I'm designing a metro fiber ring (1000 mbps) that will have a 9-10 hop diameter. IEEE says no more than 7 hops, but a colleague says that was recommended with 10 mbps links in mind. Any thoughts on STP failing if I have the extra hops on the gig ring? I'm using rapid spanning tree now with default timers. The ring isn't complete yet, but an average rt ping is under 10ms from end to end and shouldn't increase much based on the number of hops left to install and distance to cover. I don't want to redesign this if the gig links will handle the current setup. Any insight, suggestions, best practices is greatly appreciated.

2 Replies 2

robertblasey
Level 1
Level 1

Hi Stephen,

the 7 hop "limit" gets your problem if links are flapping and your timer are configured with its default values. If you have more than 7 hops, tune your timers if using traditional STP. The formula was 7hops x 2sec-Hello < Holdtimer 15sec - you had to increase your Hold-Timers or decrease your Hellos.

(or go with etherchannel or a layer-3 design) Bandwidth is only of concern to the metric and the decision of STP wich link to block.

In your case of RSTP - the 10 hops schould not be a problem. But not because of a "10mbps recommendation"

Regards

Robert

ovt
Level 4
Level 4

There are two factors that can limit STP diameter: max hops and the delay.
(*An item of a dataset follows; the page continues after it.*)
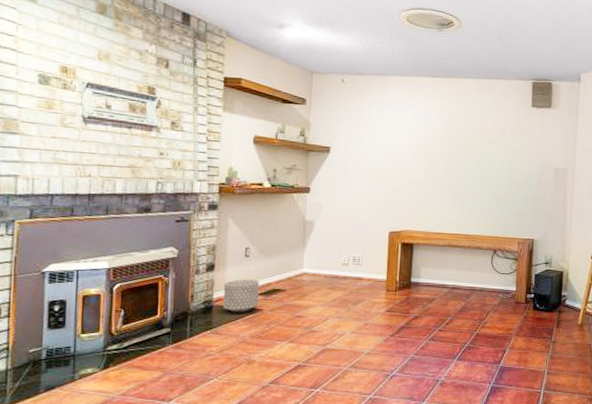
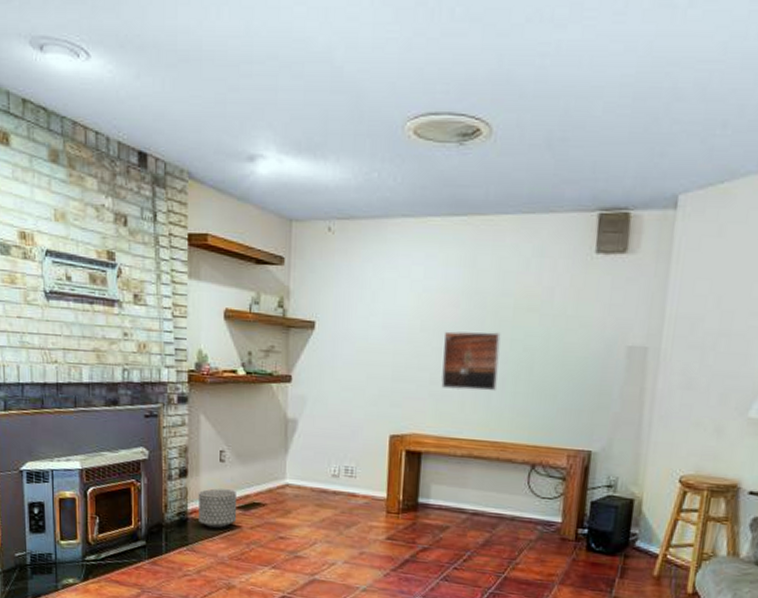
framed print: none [427,156,470,199] -> present [440,331,501,392]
To the best of my knowledge 802.1d STP uses Message Age field in the BPDU for both of them: STP root announces BPDU with Message Age = 0, each intermediate switch adds 1 (hop), then, when a switch stores BPDU, Message Age is incremented each second, until it is updated by the new BPDU or until Max Age timer is reached (20 by default). The well-known max recommended diameter 7 was calculated to account for possible BPDU loss (3 BPDUs may be lost and everything will still work well).

MST uses different mechanism. It has another field Max Hops which is decremented at each hop starting with "spanning-tree mst max-hops hop-count" (20 by default) until 0 is reached.

RSTP, so far as I know, uses Message Age as hop count. This field is incremented until Max Age is reached. It doesn't add the number of seconds to this as 802.1d does. If 3 BPDUs are lost the STP topology change is initiated.

For 802.1d see this document for details:

http://www.cisco.com/en/US/tech/tk389/tk621/technologies_tech_note09186a0080094954.shtml

802.1w RSTP: http://www.cisco.com/en/US/tech/tk389/tk621/technologies_white_paper09186a0080094cfa.shtml

Overall it should be safe to have RSTP diameter 9-10.